Sécheresse : "Il faut s'attendre à ce que la baisse des nappes phréatiques continue jusqu'à l'automne"

Plus de 80 départements français sont concernés mi-août par des mesures de restriction d'usage sur les eaux de surface et les eaux souterraines.

Sécheresse à L\'Étoile, dans le Jura, le 22 juillet 2019
Sécheresse à L'Étoile, dans le Jura, le 22 juillet 2019 (MAXPPP)

Les prévisions de Météo France "nous donnent une fin d'été et un automne avec des conditions plus chaudes et plus sèches que la normale", a regretté mercredi 14 août sur franceinfo Matthieu Baïsset. Selon cet hydrogéologue et ingénieur spécialiste des nappes phréatiques, la situation ne devrait pas s'améliorer dans les prochains mois. Selon Propluvia, 83 départements sont concernés par des mesures de restriction d'eau, 183 arrêtés préfectoraux sont en cours.

franceinfo : Ce nouveau bilan négatif sur les niveaux des nappes phréatiques était-il prévisible ?

Matthieu Baïsset : Oui, parce que cette année nous avons eu un hiver très peu pluvieux. On enregistre un déficit de précipitations sur l'hiver à hauteur de 75%. Les nappes sont à un niveau historiquement bas. Cela a été accentué par la canicule que nous avons traversée ces deux derniers mois.

Les pluies d'été ne participent pas à la recharge des nappes. Elles sont directement consommées par la végétation, puisque la végétation a besoin d'eau. L'eau ne parvient pas jusqu'aux nappes. Ces pluies sont en outre des pluies à forte intensité. Ce sont des orages, ça ruisselle. Elles participent à la reprise du débit des rivières, mais pas à la recharge des nappes.

Quelles sont les régions les plus touchées par ce phénomène ?

Il y a l'Alsace, la Bourgogne, l'Auvergne-Rhône-Alpes. La Creuse a actuellement un arrêté sécheresse, qui arrête de nombreux prélèvements. La Loire est à son niveau quasiment le plus bas. Beaucoup de villes sont donc alimentées par des nappes phréatiques en périphérie des cours d’eau.

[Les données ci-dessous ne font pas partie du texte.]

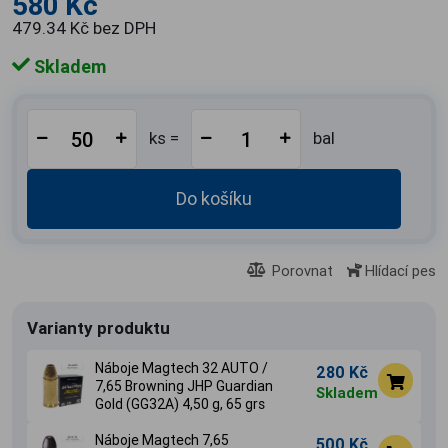
580 Kč
479.34 Kč bez DPH
Skladem
ks =
bal
Do košíku
Porovnat
Hlídací pes
Varianty produktu
Náboje Magtech 32 AUTO /
280 Kč
7,65 Browning JHP Guardian
Skladem
Gold (GG32A) 4,50 g, 65 grs
Náboje Magtech 7,65
500 Kč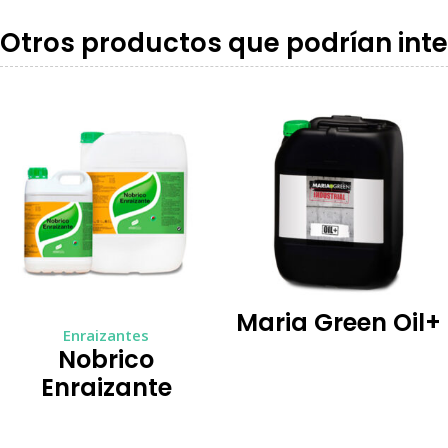
Otros productos que podrían inte
Maria Green Oil+
Enraizantes
Nobrico
Enraizante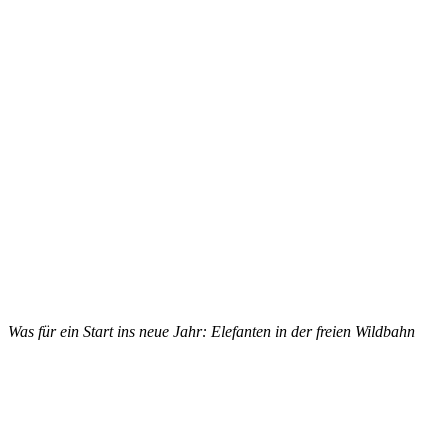
Was für ein Start ins neue Jahr: Elefanten in der freien Wildbahn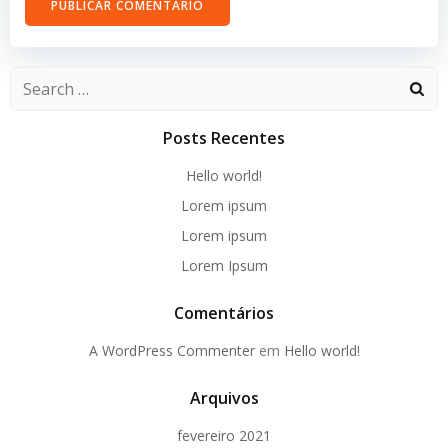
Search
for:
Posts Recentes
Hello world!
Lorem ipsum
Lorem ipsum
Lorem Ipsum
Comentários
A WordPress Commenter
em
Hello world!
Arquivos
fevereiro 2021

Actuellement, nous avons 83 départements en restriction d'usage sur les eaux de surface et les eaux souterraines. Cela veut dire que certains prélèvements et notamment les prélèvements agricoles, sont limités, voire supprimés dans certaines régions. Les collectivités et les exploitants doivent adapter leurs prélèvements, adapter leur rythme d’exploitation. Cela demande énormément d'ingénierie et d'intelligence pour exploiter les nappes phréatiques de nos jours.

La situation va-t-elle s'aggraver dans les mois ou les années à venir ?

Les modèles de Météo France pour les trois prochains mois ne sont pas optimistes. Ils nous donnent une fin d'été et un automne avec des conditions plus chaudes et plus sèches que la normale. Il faut donc s'attendre à ce que cette vidange des nappes continue jusqu'à l'automne.

Avec le changement climatique, les niveaux des nappes phréatiques ont tendance à baisser. En France, nous avons 6 500 nappes phréatiques, elles sont touchées de manière différente. Il y a plus ou moins d'eau, suivant la géologie. Dans certaines zones en France, les extractions sont quasiment aussi fortes que les recharges, ce qui fait qu’on a des zones en tension. Par exemple, la nappe du Roussillon, dans les Pyrénées-Orientales, est une nappe très sollicitée par les agriculteurs, les campings et l'alimentation de toutes les agglomérations. On est dans une nappe où l'on utilise plus que ce que la recharge, en hiver, nous donne chaque année. C'est toujours pareil : plus vous utilisez une nappe, plus vous allez la mettre en danger. C'est donc important d'avoir une bonne gestion des nappes phréatiques.